Qu’adviendra-t-il de Marguerite Blais?

OPINIONS / Avant le point de presse quotidien du premier ministre Legault lundi dernier, un journaliste a précisé que la ministre responsable des Ainés, Marguerite Blais, ne voyait pas la nécessité de se présenter afin de donner des explications sur ce qui se passait dans les CHSLD et autres résidences pour personnes âgées, mais qu’on l’aurait «invitée» à venir quand même...

Contrairement à son assurance habituelle avec son grand sourire, elle était recroquevillée sur elle-même et semblait craintive vis-à-vis les questions qu’on pourrait lui poser.
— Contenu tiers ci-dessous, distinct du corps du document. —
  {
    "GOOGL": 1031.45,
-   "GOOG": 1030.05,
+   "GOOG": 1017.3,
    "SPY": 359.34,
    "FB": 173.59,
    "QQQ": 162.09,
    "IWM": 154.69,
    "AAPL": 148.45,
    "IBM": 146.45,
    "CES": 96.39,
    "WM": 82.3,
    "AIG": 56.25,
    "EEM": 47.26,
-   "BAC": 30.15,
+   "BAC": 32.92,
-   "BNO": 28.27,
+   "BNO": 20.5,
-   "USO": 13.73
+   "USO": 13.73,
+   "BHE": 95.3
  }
Effectivement, à la première question d’un journaliste qui lui demandait si elle était au courant de ce qui se passait dans ces CHSLD et résidences, elle a été sur la défensive en disant qu’elle a toujours eu à coeur le bien-être des personnes âgées et ce, depuis 1979, qu’elle était allée en politique sachant très bien que les politiciens sont souvent attaqués. Là n’était pas la question.
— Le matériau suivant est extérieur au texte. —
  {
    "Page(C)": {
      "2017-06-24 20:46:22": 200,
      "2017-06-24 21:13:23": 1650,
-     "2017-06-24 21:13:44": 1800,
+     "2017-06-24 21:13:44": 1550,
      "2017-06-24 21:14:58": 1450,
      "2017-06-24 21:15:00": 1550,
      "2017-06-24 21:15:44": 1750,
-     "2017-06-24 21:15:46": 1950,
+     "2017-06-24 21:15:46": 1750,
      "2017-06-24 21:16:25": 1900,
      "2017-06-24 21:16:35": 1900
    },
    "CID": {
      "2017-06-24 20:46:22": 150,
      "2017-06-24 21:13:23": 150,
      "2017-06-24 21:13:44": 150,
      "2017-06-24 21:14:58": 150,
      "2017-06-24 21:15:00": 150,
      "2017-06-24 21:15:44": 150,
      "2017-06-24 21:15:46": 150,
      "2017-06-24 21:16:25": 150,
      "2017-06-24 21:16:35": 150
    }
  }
Afin dêtre plus explicite, une deuxième question lui fut posée à savoir ce qu’elle y avait découvert. Selon elle, des changements avaient été suggérés et exécutés pas la suite... que des enquêteurs visitaient tout au cours de l’année ces endroits pour des raisons que l’on ne connaît pas. N’eût été des interrogations des familles affligées par le décès de l’un des leurs, on n’aurait jamais su ce qui s`y passait. Le citoyen ordinaire peut aussi se poser des questions sur ces enquêtes. Peu importe que ce soit au sujet des CHSLD, des résidences privées subventionnées ou non, la loi doit être la même pour tout le monde.

Comment ces visites des enquêteurs sont-elles faites? Est-ce qu’on prévient d’avance leurs visites? Ou si on arrive à l’improviste? La différence est grande. Si les dirigeants sont prévenus, ils ont le temps d’embellir leur environnement, personnel souriant même si leur tâche est difficile et peu payée, sans oublier qu’on les a peut-être prévenus de ne pas s’ouvrir la bouche aux questions demandées. Si une visite est faite à l’heure du repas, on aura certainement mis une table gastronomique et le lendemain, retour aux boulettes de viande. Quant à la salubrité des chambres, quand fait-on le ménage? Quand change-t-on les draps? Quand les personnes très âgées et handicapées sont-elles bousculées pour convenir aux règles de la maison et libérer au plus vite quelques employés pressés de finir leur quart de travail? Les enquêteurs ne sont pas là lorsque ces choses arrivent quotidiennement. Toutes les résidences incluant les CHSLD ne sont pas mal administrées; il ne suffit de quelques-unes et de savoir où elles se trouvent. De là le travail des enquêteurs.

Le même soir, à l’émission 24/60 animée par Anne-Marie Dussault, cette dernière a bombardé de questions la ministre Blais qui ne savait pas au juste quoi répondre et vraisemblablement, le courant ne passait pas entre les deux femmes. Après une quinzaine de minutes, la fin de l’entrevue fut abrupte.

La dernière question que l’on puisse se poser est la suivante: qu’adviendra-t-il de Marguerite Blais? Elle est loin d’avoir l’assurance de la ministre McCann qui n’a pas peur des questions.